I am running a new Kodiak 450 with a cycle county 50" blade..
I can lock it in and out of 4wd adn also have a front diff lock. I find I can push a lot of snow so far at least 6" or so in 2wd and I can do it pretty fast. I do have a lot of tire slippage in 2wd but I can go pretty fast since it is an automatic. Like others said above if you run into any hills it is impossibe to back up them and pretty diffucult to push up them too.. A two wheel drive would work ok but not Ideal... I also have a liquid deicer tank and boom mounted on the rear rack that weighs around 180lbs when full so that helps alot....

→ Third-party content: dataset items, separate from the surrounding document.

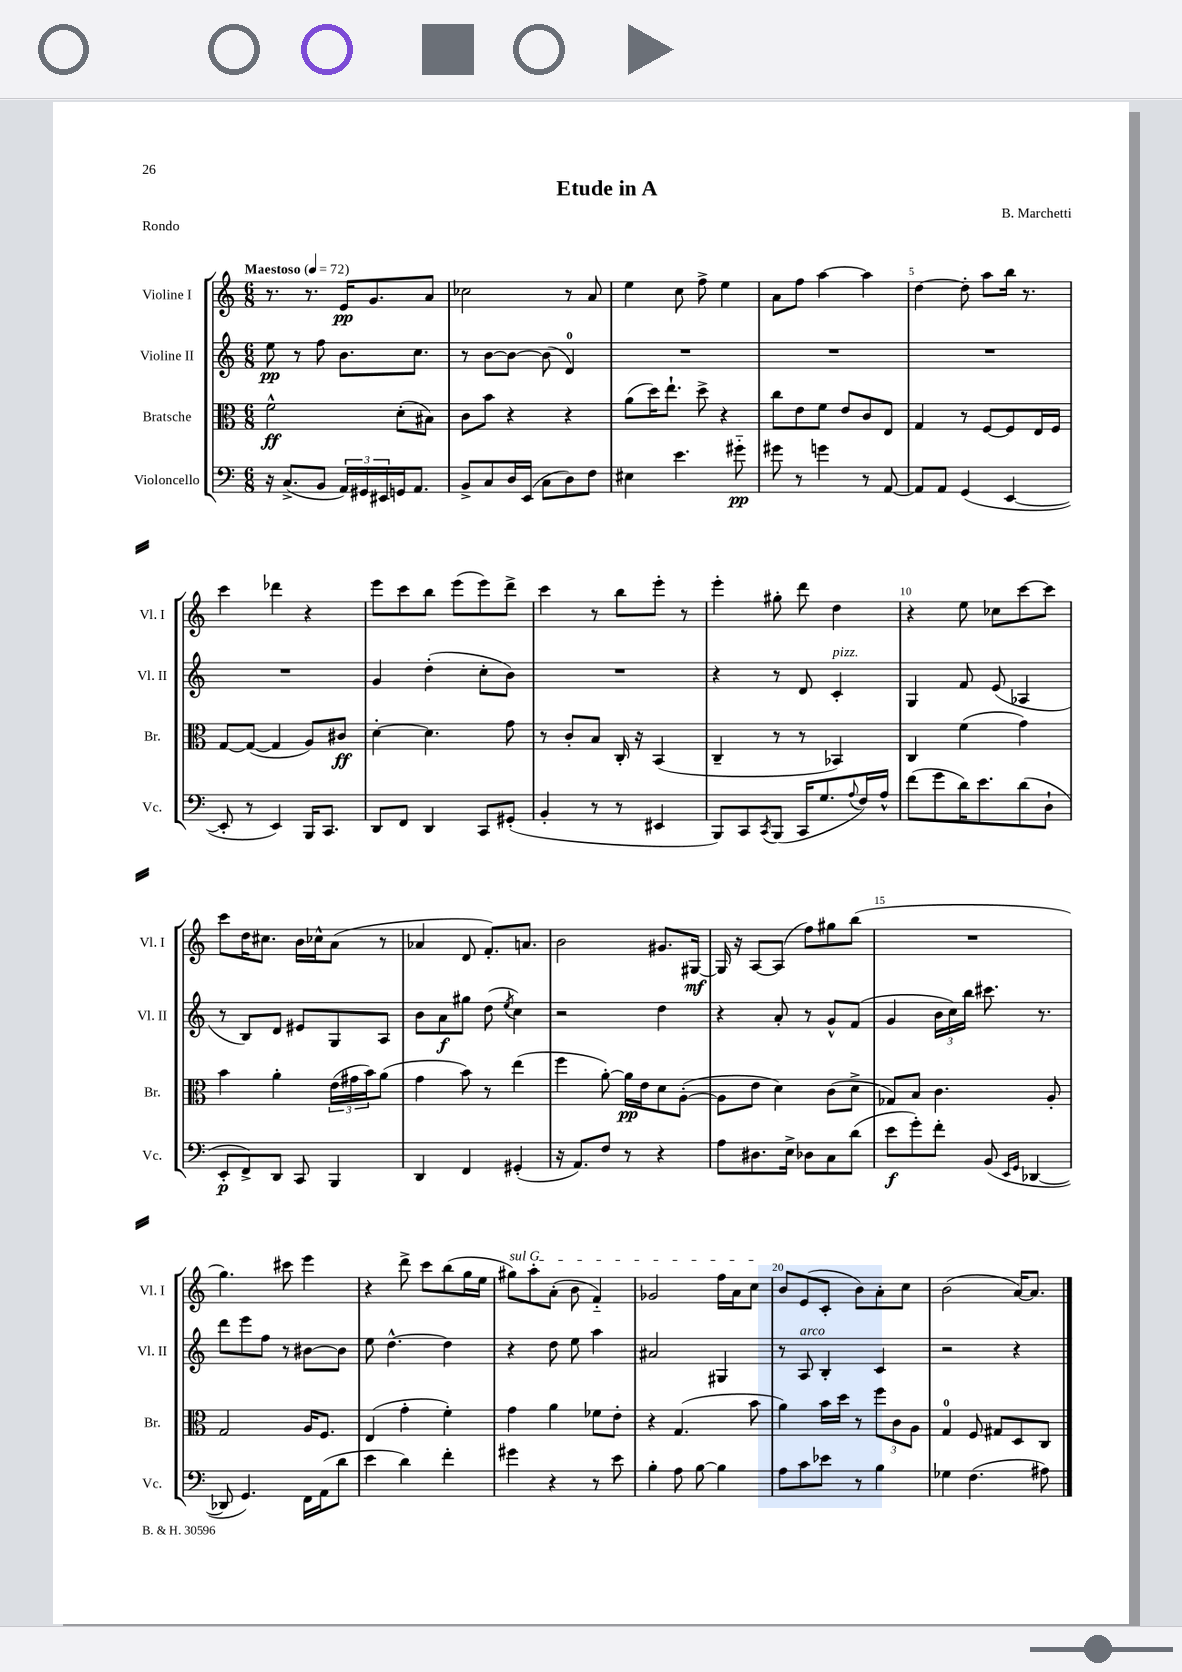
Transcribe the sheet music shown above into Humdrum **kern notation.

**kern	**kern	**kern	**kern
*staff4	*staff3	*staff2	*staff1
*clefF4	*clefC3	*clefG2	*clefG2
*k[]	*k[]	*k[]	*k[]
*M6/8	*M6/8	*M6/8	*M6/8
*MM72	*MM72	*MM72	*MM72
16r	2f^^\	8ee\	8.r
(8.C^/L	.	.	.
.	.	8r	.
.	.	.	8.r
8BB/J	.	8ff\	.
24AA/LL)	.	8.b\L	16e/LK
24GG#/	.	.	.
.	.	.	8.g/
24EE#/	.	.	.
16GG/J	(8d'\L	.	.
8.AA/J	.	8.cc\J	.
.	8B#\J)	.	8a/J
=	=	=	=
8BB^/L	8c\L	8r	2cc-\
8C/	8b\J	[8b\L	.
16D/L	4r	8b\_J	.
(16EE/JJ	.	.	.
8C\L	.	(8b\]	.
8D\)	4r	4d/)	8r
8F\J	.	.	8a/
=	=	=	=
4E#\	(8a\L	2.r	4ee\
.	16dd\K)	.	.
.	8.ee`\J	.	.
4.e\	.	.	8cc\
.	8dd^\	.	8ff^\
.	4r	.	4ee\
8g#'~\	.	.	.
=	=	=	=
8g#\	8cc\L	2.r	8a\L
8r	8e\	.	8ff\J
4g\	8f\J	.	[4aa\
.	8e/L	.	.
8r	8c/	.	4aa\]
[8AA/	8E/J	.	.
=	=	=	=
8AA/]L	4G/	2.r	[4dd\
8AA/J	.	.	.
(4GG/	8r	.	8dd'\]
.	[8F/L	.	8aa\L
[4EE/	8F/]	.	16bb\Jk
.	.	.	8.r
.	16E/L	.	.
.	16F/JJ	.	.
=	=	=	=
8EE'/]	[8G/L	2.r	4ccc\
8r	(8G/_J	.	.
4EE/)	4G/]	.	4ddd-\
16BBB/LK	8A/L)	.	4r
8.CC/J	.	.	.
.	8c#/J	.	.
=	=	=	=
8DD/L	[4d'\	4g/	8eee\L
8FF/J	.	.	8ccc\
4DD/	4.d\]	(4dd'\	8bb\J
.	.	.	(8eee\L
8CC/L	.	8cc'\L	8eee\)
(8GG#'/J	8g\	8b\J)	8ddd^\J
=	=	=	=
4BB'/	8r	2.r	4ccc\
.	8c'/L	.	.
8r	8B/J	.	8r
8r	16C'/	.	8bb\L
.	16r	.	.
4EE#/	(4BB/	.	8eee'\J
.	.	.	8r
=	=	=	=
8BBB/L)	4C~/	4r	4eee'\
8CC/	.	.	.
8qCC/	.	.	.
(8BBB/J	8r	8r	8gg#'\
16CC/LK	8r	8d/	8ddd\
8.G/	.	.	.
.	4BB-/)	4c'/	4dd\
8qqA/	.	.	.
16F/L)	.	.	.
16A^^/JJ	.	.	.
=	=	=	=
(8f\L	4C/	4G/	4r
8g\	.	.	.
16d\K)	(4f\	8f/	8ee\
8.e\	.	.	.
.	.	(8e/	8cc-\L
(8d\	4g\)	4A-/	[8ccc\
8D`\J	.	.	8ccc\]J
=	=	=	=
8EE'/L	4b\	8r	8ccc\L
8FF^/)	.	8B/L)	16dd\K
.	.	.	8.cc#\J
8DD/J	4a'\	8d/J	.
8CC/	.	8e#/L	16b\LL
.	.	.	16cc-^^\J
4BBB/	(24e\LL	8G/	(8a\J
.	24g#\	.	.
.	24b\J)	.	.
.	(8a\J	8A/J	8r
=	=	=	=
4DD/	4g\	8b\L	4a-/
.	.	8a\	.
4FF/	8b\)	8gg#\J	8d/
.	8r	(8dd\	8.f'/L)
.	.	8qee/	.
(4GG#'/	(4ee\	4cc\)	.
.	.	.	8.a/J
=	=	=	=
16r	4ff\	2r	2b\
8.AA/L)	.	.	.
8F/J	[8a'\)	.	.
8r	16a\]LL	.	.
.	16e\J	.	.
4r	8d\	4dd\	8.g#/L
.	([8A'\J	.	.
.	.	.	[16G#/Jk
=	=	=	=
8A\L	8A\]L	4r	16G#/]
.	.	.	16r
8.D#\	8e\J	.	[8A/L
.	4d\)	8a'/	(8A/]J
16E^\Jk	.	.	.
8D-\L	.	8r	8ff\L)
8C\	(8c\L	8g^^/L	8gg#\
(8d\J	8d^\J	(8f/J	(8bb\J
=	=	=	=
8e\L	8G-/L)	4g/	2.r
8g'\)	8B/J	.	.
8f'\J	4.c\	24b\LL	.
.	.	24cc\)	.
.	.	24bb\JJ	.
(8BB/	.	8.ccc#\	.
16qqEE/LL	.	.	.
16qqGG/JJ	.	.	.
[4DD-/	.	.	.
.	.	8.r	.
.	8A'/	.	.
=	=	=	=
8DD-/]	2G/	8ddd\L	4.gg\)
4.GG/)	.	8eee\	.
.	.	8ff\J	.
.	.	8r	8ccc#\
16FF\LL	16A/LK	[8b#\L	4eee\
(16AA\J	8.F/J	.	.
8d\J	.	8b#\]J	.
=	=	=	=
4e\	(4E/	8ee\	4r
.	.	[4.dd^^\	.
4d\)	4g'\	.	8ddd^\
.	.	.	8ccc\L
4f'\	4f'\)	4dd\]	(8bb\
.	.	.	16gg\L
.	.	.	16ee\JJ
=	=	=	=
4g#\	4g\	4r	8gg#\L)
.	.	.	8aa'\
4r	4a\	8dd\	(8a'\J
.	.	8ee\	8b\
8r	8f-\L	4aa\	4f'~/)
8e\	8e'\J	.	.
=	=	=	=
4B'\	4r	2a#/	2g-/
8A\	(4.G/	.	.
[8B\	.	.	.
4B\]	.	4G#/	16ff\LL
.	.	.	16a\J
.	8b\	.	8cc\J
=	=	=	=
8A\L	4a\)	8r	8b/L
8c\	.	8A/	(8e/
8e-\J	16b\LL	4B'/	8c'/J
.	16dd\JJ	.	.
8r	8r	.	8b\L)
4B\	12ff\L	4c/	8a'\
.	12c\	.	.
.	.	.	8cc\J
.	12A\J	.	.
=	=	=	=
4G-\	4G/	2r	(2b\
(4.F\	8F/	.	.
.	8G#/L	.	.
.	8D/	4r	[16a/LK)
.	.	.	8.a/]J
8A#\)	8C/J	.	.
==	==	==	==
*-	*-	*-	*-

I would just add some weight and forget the chains and you should be fine..
as far as the 250 yes it will push snow fine the weight diff can be made up with some salt bags or something.. the problem you run into is you will have to run slower in a lower gear and some one with a 400 or 600 machine would do a couple more drives an jobs an hour because they will have the weight and the extra power to move it faster.. In this bussiness time is money so I figure I could make an extra 60 to 100 dollars and hour because the size of my machine.. the diff in speed will get greater as the depth of the snow increases.... Just something to think about..
If you put out a couple of extra grand now It could pay for itself in just a couple of events... By all means if you can get an Automatic Tranny.. I am not a fan of them for recreational riding but for snow plowing they are money makers!!! 

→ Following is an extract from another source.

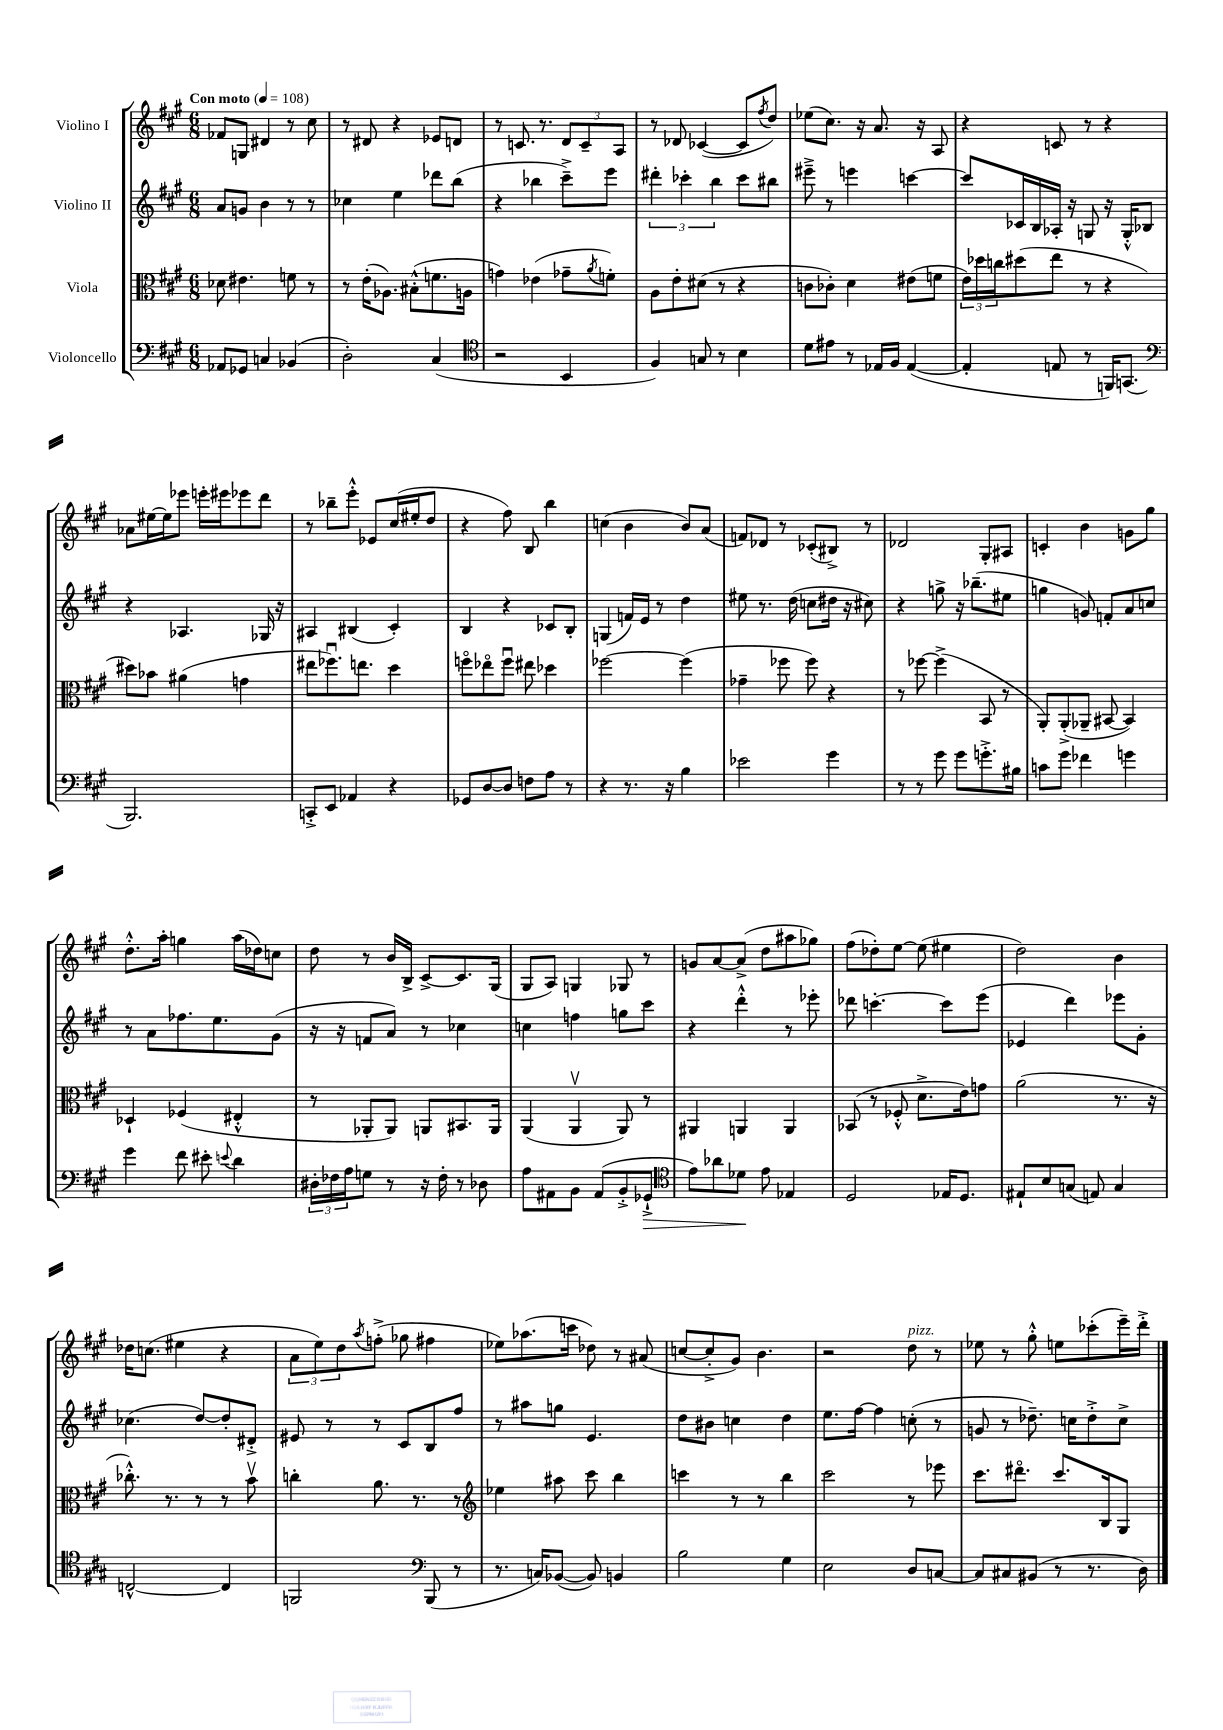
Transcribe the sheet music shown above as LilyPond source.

Yamaha has a new fourwheeler out this year called a BRUIN it is in the mid 4000 dollar range and is 350 with an auto (No low range though) But I push 80% in high and have not had a problem yet...
Honda also has the new rancher with the manual tranny that is a 350 (actully a 327) it is also in the mid 4000 range ..


----------



## PLOWMAN45 (Jul 2, 2003)

the 4x4 makes a diffrence and weight we still use a 1969 wheel horse 12hp kolher with a 8 speed tanny aggresive tires with weight that the thing was unstopable so 4x4 really help im sure let me know i wanna get one


----------